▸ INSTRUCTIONS:
[A] In the mailing-list thread on filer security styles, list each dash-marked item in the paragraph that opens with "Questions: - What's the effect".
[B] Write out the mailing-list thread on filer security styles word for word, from "I never use" up to and including "will probably vary.".

Are you using "mixed" mode for security? Whenever I've seen that happen in the past it was become some windows admin made some global permissions change on a mixed-mode share.
I never use mixed mode, personally. I just don't like it. I've never had sudden permission changes like that on my servers whereas a co-worker who uses mixed-mode has had them many times. Others mileage will probably vary.
Sphar, Mike wrote:
Are you using "mixed" mode for security? Whenever I've seen that happen in the past it was become some windows admin made some global permissions change on a mixed-mode share.
I inherited the Filers from the previous admins (all left). The home dir ones (2) have a Default Security Style of "mixed". My previous experience was in Unix-only environments.
I suspect a windows admin bugaboo as you responders suggested.
As for fixing the users (a couple) who insist on returning their mucked-up dirs to it's former state, I'll find a way somehow.
Questions: - What's the effect of changing the Default Security Style from mixed-mode to UNIX? Rephrasing, what's the effect on Windows usage? - Can the files still be accessed/read/write from either side by the owner, or group if group names are replicated between UNIX & AD? - And what about a new file created from the Windows side? Will it have UNIX style permissions? - It appears Default Security Style a per-filer option - yes?
- michael
Questions:
- What's the effect of changing the Default Security Style from mixed-mode to UNIX? Rephrasing, what's the effect on Windows usage?

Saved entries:
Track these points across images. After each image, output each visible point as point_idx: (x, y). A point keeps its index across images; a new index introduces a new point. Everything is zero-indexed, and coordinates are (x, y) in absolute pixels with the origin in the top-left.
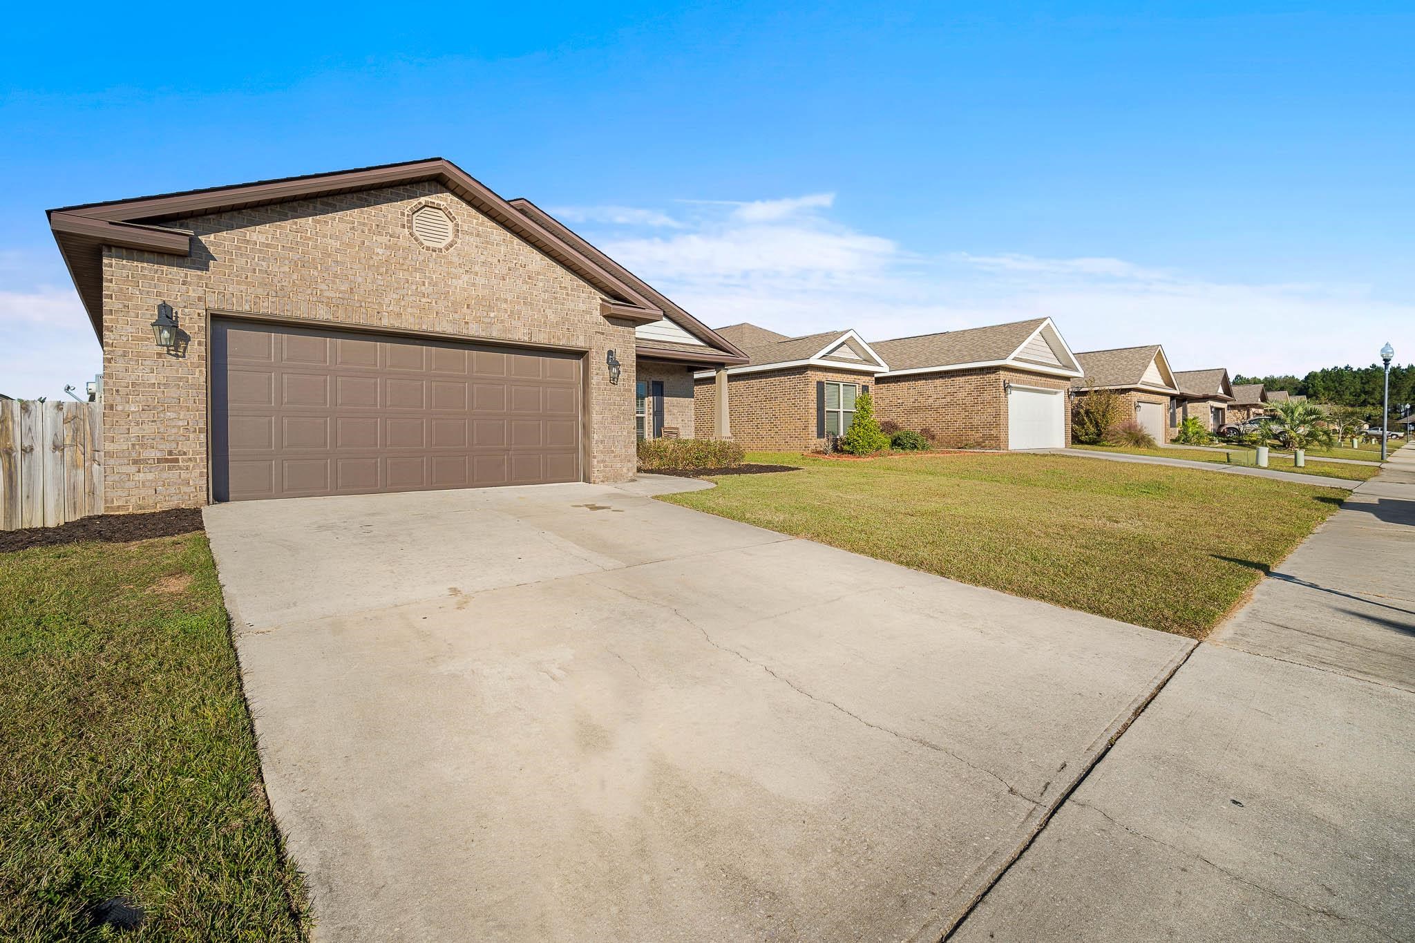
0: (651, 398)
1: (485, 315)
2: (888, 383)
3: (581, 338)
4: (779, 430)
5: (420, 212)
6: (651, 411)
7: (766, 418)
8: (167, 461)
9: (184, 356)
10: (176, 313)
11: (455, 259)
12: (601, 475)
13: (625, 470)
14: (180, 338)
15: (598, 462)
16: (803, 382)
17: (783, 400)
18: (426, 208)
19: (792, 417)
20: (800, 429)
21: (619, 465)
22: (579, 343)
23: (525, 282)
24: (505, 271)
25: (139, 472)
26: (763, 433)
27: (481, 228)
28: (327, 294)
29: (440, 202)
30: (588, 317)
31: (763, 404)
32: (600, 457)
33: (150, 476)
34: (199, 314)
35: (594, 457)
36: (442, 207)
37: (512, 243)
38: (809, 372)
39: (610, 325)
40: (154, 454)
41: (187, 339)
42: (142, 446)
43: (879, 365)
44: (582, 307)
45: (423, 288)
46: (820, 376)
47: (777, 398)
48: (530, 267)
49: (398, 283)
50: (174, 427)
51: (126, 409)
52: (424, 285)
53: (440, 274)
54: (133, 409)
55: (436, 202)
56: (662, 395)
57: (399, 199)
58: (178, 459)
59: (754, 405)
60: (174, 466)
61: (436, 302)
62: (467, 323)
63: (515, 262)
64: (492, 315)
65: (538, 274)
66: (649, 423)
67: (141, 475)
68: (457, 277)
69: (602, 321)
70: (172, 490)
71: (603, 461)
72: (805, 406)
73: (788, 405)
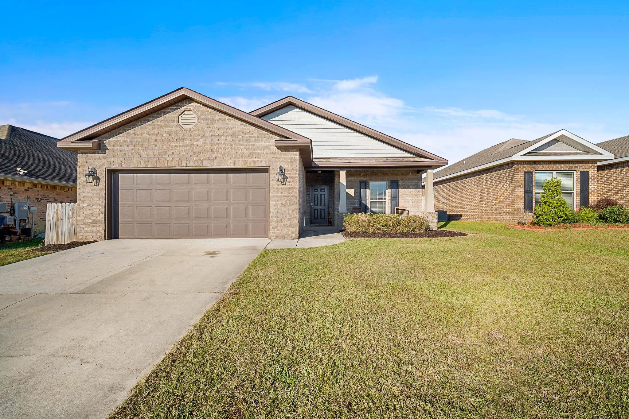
0: (389, 190)
1: (211, 156)
2: (621, 167)
3: (263, 161)
4: (497, 207)
5: (183, 114)
6: (390, 198)
7: (490, 200)
8: (93, 223)
9: (98, 186)
10: (97, 170)
11: (197, 132)
12: (274, 235)
13: (290, 232)
14: (97, 179)
15: (273, 228)
16: (512, 174)
17: (500, 187)
18: (186, 112)
19: (505, 198)
20: (510, 207)
21: (286, 230)
22: (262, 164)
23: (232, 137)
24: (221, 133)
25: (86, 227)
26: (488, 209)
27: (209, 115)
28: (144, 156)
29: (190, 108)
30: (267, 150)
31: (488, 190)
32: (274, 225)
33: (89, 229)
34: (103, 170)
35: (271, 225)
36: (191, 110)
37: (225, 119)
38: (515, 166)
39: (281, 152)
40: (89, 221)
41: (99, 179)
42: (87, 218)
43: (599, 154)
44: (264, 145)
45: (182, 148)
46: (528, 168)
47: (496, 185)
48: (234, 129)
49: (172, 147)
50: (95, 211)
51: (83, 205)
52: (183, 147)
53: (190, 140)
54: (84, 205)
55: (189, 108)
56: (397, 188)
57: (173, 110)
58: (96, 223)
59: (483, 191)
60: (95, 225)
61: (188, 153)
62: (202, 161)
63: (226, 128)
64: (214, 156)
65: (239, 131)
66: (388, 205)
67: (86, 228)
68: (198, 140)
69: (276, 151)
70: (94, 234)
71: (276, 227)
72: (513, 190)
73: (502, 190)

▸ TASK RESULTS:
[A]
- What's the effect of changing the Default Security Style from mixed-mode to UNIX? Rephrasing, what's the effect on Windows usage?
- Can the files still be accessed/read/write from either side by the owner, or group if group names are replicated between UNIX & AD?
- And what about a new file created from the Windows side? Will it have UNIX style permissions?
- It appears Default Security Style a per-filer option - yes?

[B]
I never use mixed mode, personally. I just don't like it. I've never had sudden permission changes like that on my servers whereas a co-worker who uses mixed-mode has had them many times. Others mileage will probably vary.